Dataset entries
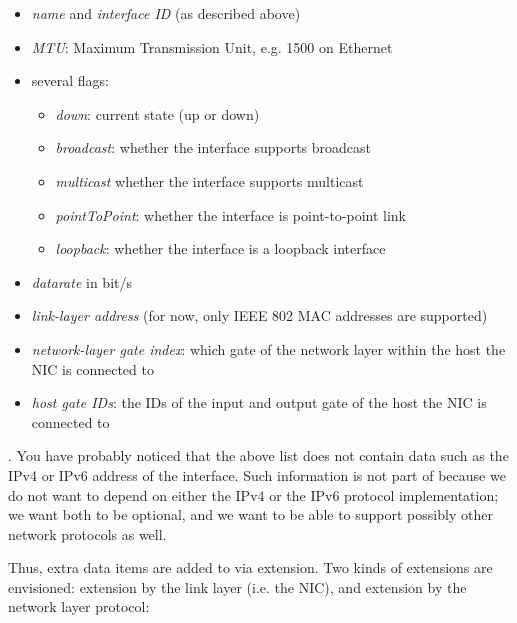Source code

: \begin{itemize}
  \item \textit{name} and \textit{interface ID} (as described above)
  \item \textit{MTU}: Maximum Transmission Unit, e.g. 1500 on Ethernet
  \item several flags:
    \begin{itemize}
      \item \textit{down}: current state (up or down)
      \item \textit{broadcast}: whether the interface supports broadcast
      \item \textit{multicast} whether the interface supports multicast
      \item \textit{pointToPoint}: whether the interface is point-to-point link
      \item \textit{loopback}: whether the interface is a loopback interface
    \end{itemize}
  \item \textit{datarate} in bit/s
  \item \textit{link-layer address} (for now, only IEEE 802 MAC addresses are supported)
  \item \textit{network-layer gate index}: which gate of the network layer within the host the NIC is connected to
  \item \textit{host gate IDs}: the IDs of the input and output gate of the host the NIC is connected to
\end{itemize}

. You have probably noticed that the above list does not
contain data such as the IPv4 or IPv6 address of the interface. Such
information is not part of  because we do not want
 to depend on either the IPv4 or the IPv6 protocol
implementation; we want both to be optional, and we want
 to be able to support possibly other network
protocols as well.

Thus, extra data items are added to  via
extension. Two kinds of extensions are envisioned: extension by the link
layer (i.e. the NIC), and extension by the network layer protocol:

*To-do item*
What is asked for is an exact copy of the lines above from the one containing "is point-to-point link" through the one containing "information is not", and only those.

*Exercise result*
      \item \textit{pointToPoint}: whether the interface is point-to-point link
      \item \textit{loopback}: whether the interface is a loopback interface
    \end{itemize}
  \item \textit{datarate} in bit/s
  \item \textit{link-layer address} (for now, only IEEE 802 MAC addresses are supported)
  \item \textit{network-layer gate index}: which gate of the network layer within the host the NIC is connected to
  \item \textit{host gate IDs}: the IDs of the input and output gate of the host the NIC is connected to
\end{itemize}

. You have probably noticed that the above list does not
contain data such as the IPv4 or IPv6 address of the interface. Such
information is not part of  because we do not want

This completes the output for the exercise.